Et maintenant que nous avons assisté à la formation de ces incomparables régimens, entendu le récit des batailles où ils se sont distingués, voici qu’un témoin du grand drame de la Campagne de Russie en 1812[1], le major de Faber du Faur, — qui servit dans le 3° corps d’armée en qualité d’officier dans la 25e division composée de Wurtembergeois, et qui ne quittait son sabre que pour saisir ses crayons, — nous fait assister à l’effondrement de ces belles troupes dans une suite d’esquisses prises sur les lieux mêmes et qui remettent sous nos yeux, avec une vérité qu’aucune description ne saurait rendre, le sinistre tableau de cette guerre où une armée supérieure à toutes celles qui existèrent jamais, glorieuse de vingt ans de victoires ininterrompues, succomba vaincue par les frimas du Nord. La 25e division, qui avait été incorporée au 3e corps d’armée commandé par le maréchal Ney, se trouvait au centre même de la Grande Armée, sous les ordres immédiats de Napoléon. C’est assez dire que le major Faber du Faur était en situation de noter au passage les scènes les plus caractéristiques de la marche sur Moscou et de la retraite ou plutôt de la course errante et sans ordre, — défilé lamentable de hordes en haillons, couvertes d’oripeaux bizarres provenant du pillage de Moscou et qui, sourdes à la voix des chefs, fuient avec des allures de troupeaux affolés devant la lance des cosaques de Platov.

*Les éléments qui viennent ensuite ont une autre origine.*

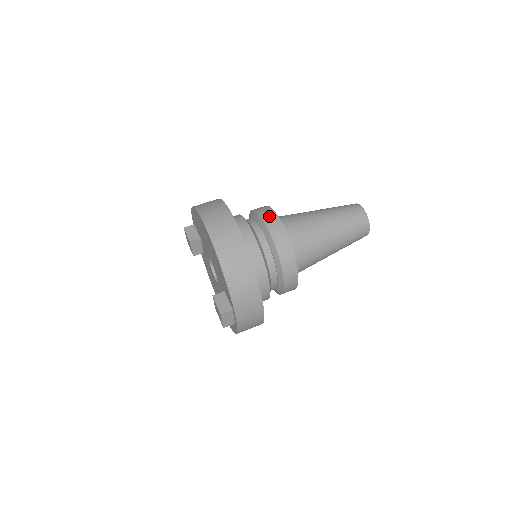
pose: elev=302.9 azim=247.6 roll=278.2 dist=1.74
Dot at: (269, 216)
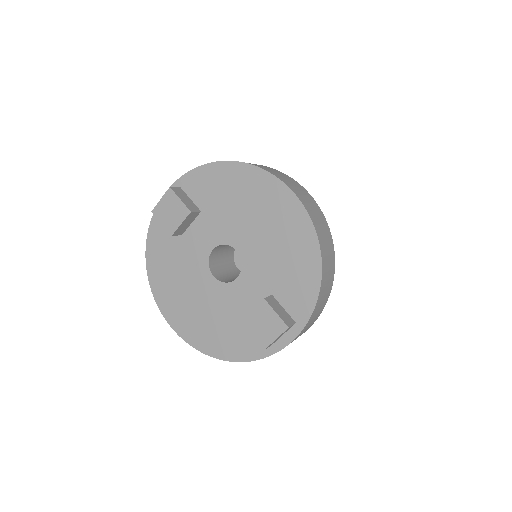
Dot at: occluded
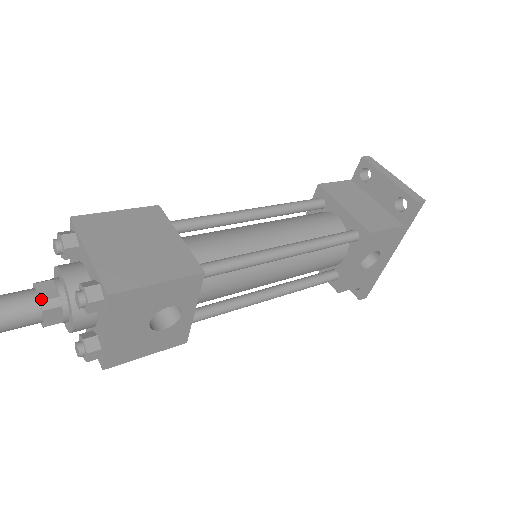
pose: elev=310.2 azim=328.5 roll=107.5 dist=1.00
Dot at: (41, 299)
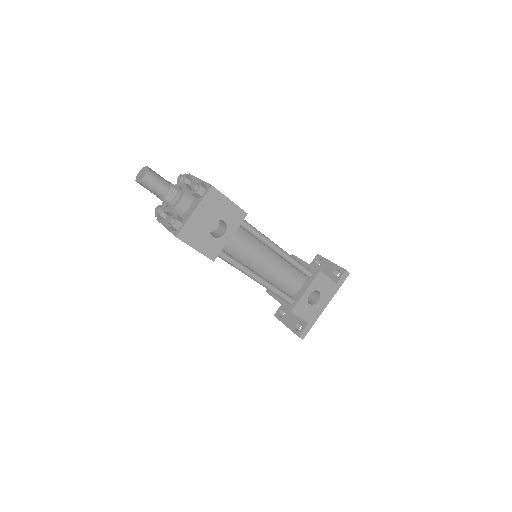
Dot at: occluded
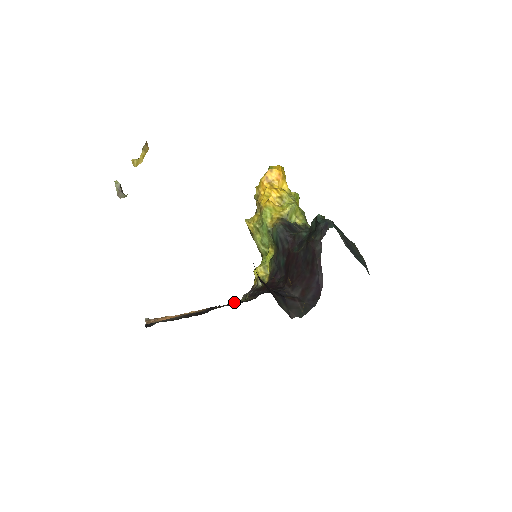
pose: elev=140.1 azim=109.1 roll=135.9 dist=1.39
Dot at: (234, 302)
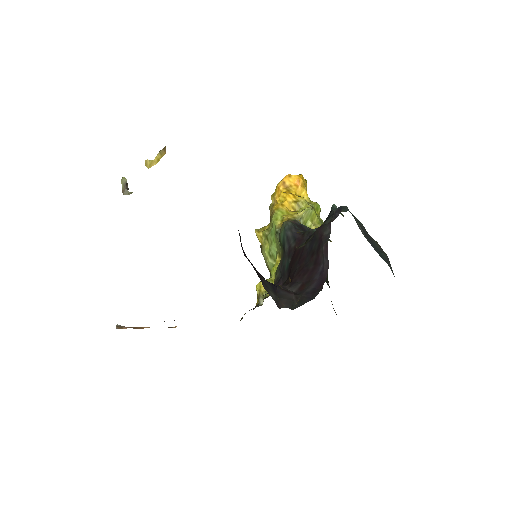
Dot at: occluded
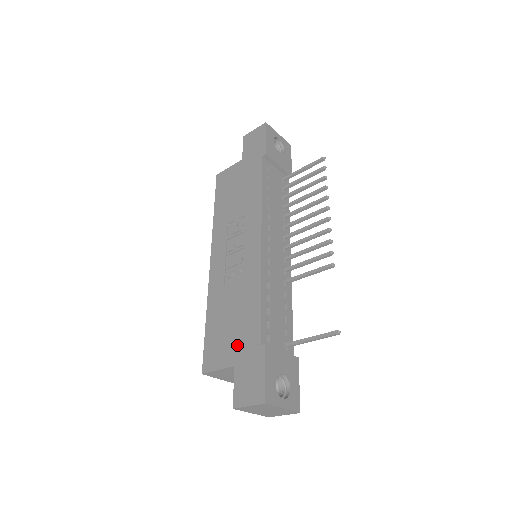
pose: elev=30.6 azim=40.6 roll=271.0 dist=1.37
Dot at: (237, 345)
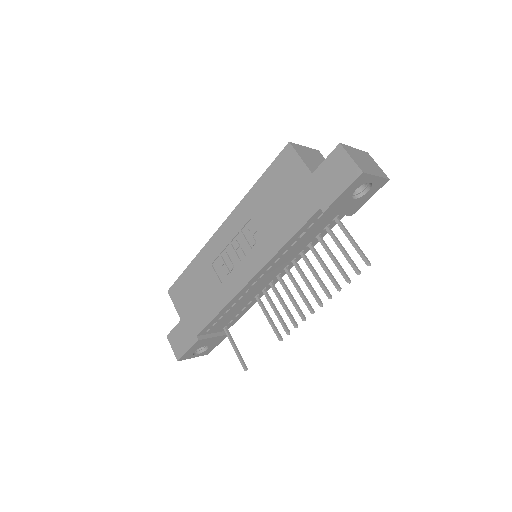
Dot at: (189, 313)
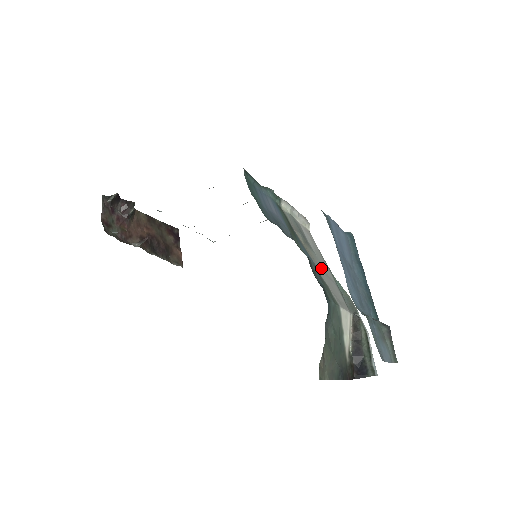
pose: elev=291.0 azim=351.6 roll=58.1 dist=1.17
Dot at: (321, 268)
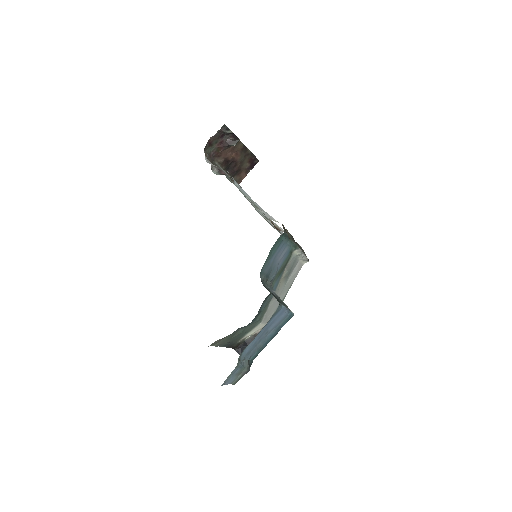
Dot at: (278, 295)
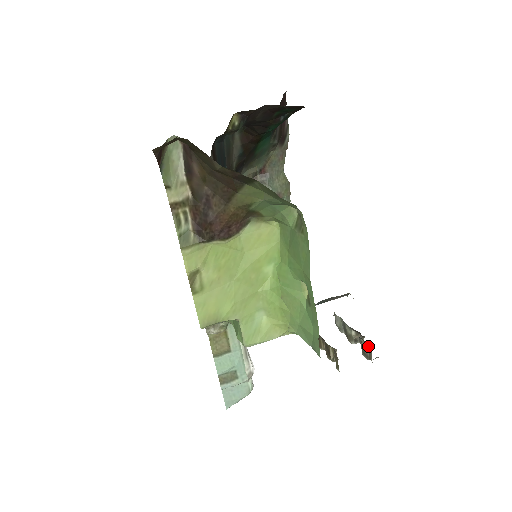
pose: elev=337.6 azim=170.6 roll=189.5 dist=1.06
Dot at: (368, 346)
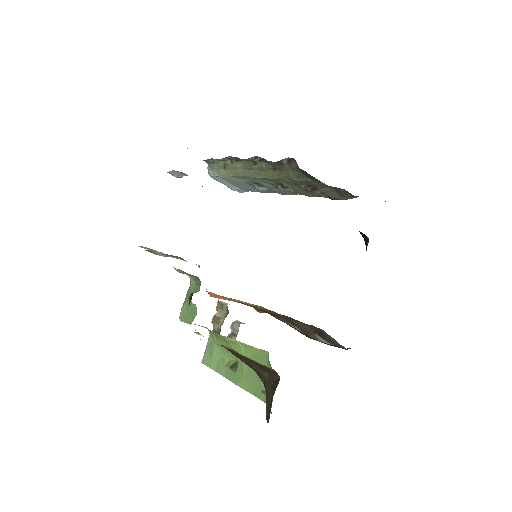
Dot at: occluded
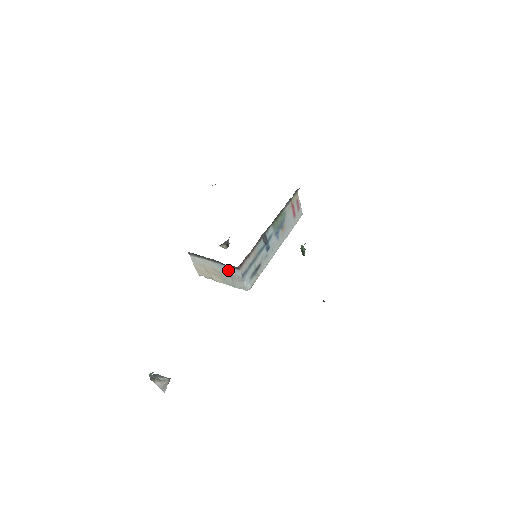
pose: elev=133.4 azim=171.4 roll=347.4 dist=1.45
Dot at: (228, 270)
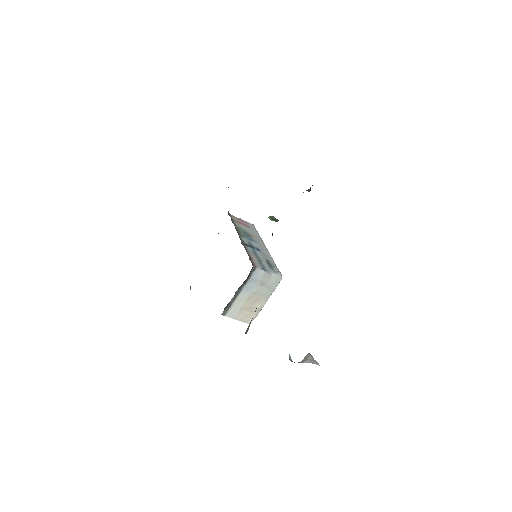
Dot at: (253, 282)
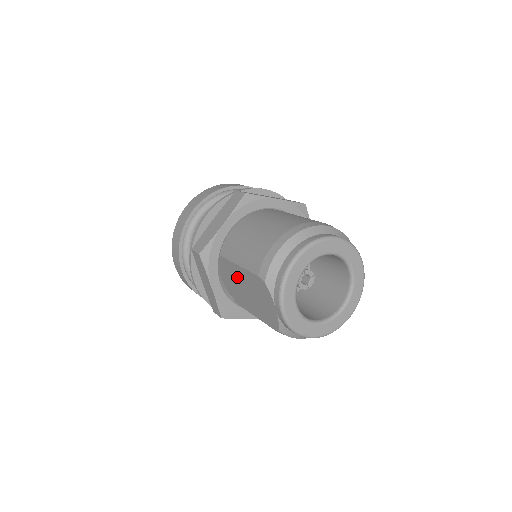
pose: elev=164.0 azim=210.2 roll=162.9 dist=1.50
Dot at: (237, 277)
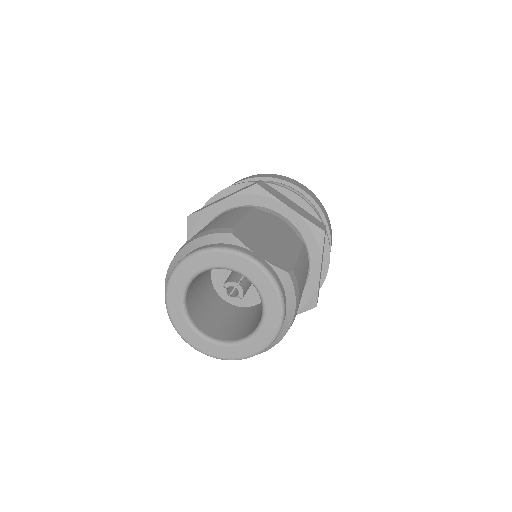
Dot at: occluded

On ne connaissait plus les chefs ni le drapeau.
Hier la Grande Armée, et maintenant troupeau.


Le Journal du major Faber du Faur se compose d’une centaine de planches, représentations des faits principaux de la campagne de Russie tels que le Passage du Niémen, la Prise de Smolensk, la Bataille de la Moscova, l’Incendie de Moscou, le Passage de la Bérésina. On ne peut sans une sorte d’angoisse contempler ces compositions si variées qui par une sorte de miracle ont échappé à la destruction : au feu et à

  1. La Campagne de Russie en 1812, par le major Faber du Faur, 1 vol. in-4o avec dessins de l’auteur ; Flammarion.